» Goal:
Tally how many lines in the items below contain the string "true", and give only that number.

» Exercise data:
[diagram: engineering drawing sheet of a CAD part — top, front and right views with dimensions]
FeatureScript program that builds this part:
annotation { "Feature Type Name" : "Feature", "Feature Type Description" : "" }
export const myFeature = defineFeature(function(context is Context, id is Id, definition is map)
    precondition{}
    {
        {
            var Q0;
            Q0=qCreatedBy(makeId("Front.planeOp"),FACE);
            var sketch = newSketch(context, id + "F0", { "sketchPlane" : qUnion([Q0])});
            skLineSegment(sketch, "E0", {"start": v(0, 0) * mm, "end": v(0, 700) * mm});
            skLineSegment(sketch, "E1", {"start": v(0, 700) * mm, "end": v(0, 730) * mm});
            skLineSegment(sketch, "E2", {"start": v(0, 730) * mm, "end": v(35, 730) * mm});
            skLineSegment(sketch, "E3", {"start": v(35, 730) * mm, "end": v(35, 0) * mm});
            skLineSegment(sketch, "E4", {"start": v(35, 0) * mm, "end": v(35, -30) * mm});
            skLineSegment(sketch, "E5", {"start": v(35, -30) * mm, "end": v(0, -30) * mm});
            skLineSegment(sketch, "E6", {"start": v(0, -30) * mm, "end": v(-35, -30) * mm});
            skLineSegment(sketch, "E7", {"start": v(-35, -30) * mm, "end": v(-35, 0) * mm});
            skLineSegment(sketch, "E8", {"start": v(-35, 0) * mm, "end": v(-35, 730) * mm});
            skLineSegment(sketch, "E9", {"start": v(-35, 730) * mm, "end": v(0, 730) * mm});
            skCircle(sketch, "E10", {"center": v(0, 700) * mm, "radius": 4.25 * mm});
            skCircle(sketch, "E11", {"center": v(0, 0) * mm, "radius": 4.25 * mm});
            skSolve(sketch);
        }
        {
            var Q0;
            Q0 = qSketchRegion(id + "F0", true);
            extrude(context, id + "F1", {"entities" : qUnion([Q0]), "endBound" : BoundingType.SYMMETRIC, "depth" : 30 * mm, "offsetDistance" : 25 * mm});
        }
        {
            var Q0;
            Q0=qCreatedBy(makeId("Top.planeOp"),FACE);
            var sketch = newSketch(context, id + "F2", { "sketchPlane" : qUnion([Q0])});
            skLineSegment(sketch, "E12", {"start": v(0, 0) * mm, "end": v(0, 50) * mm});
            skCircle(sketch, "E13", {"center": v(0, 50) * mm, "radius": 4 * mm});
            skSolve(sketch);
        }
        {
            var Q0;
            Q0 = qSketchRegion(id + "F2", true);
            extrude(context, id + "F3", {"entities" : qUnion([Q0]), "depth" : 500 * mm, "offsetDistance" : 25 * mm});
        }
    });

» Output for this exercise:
2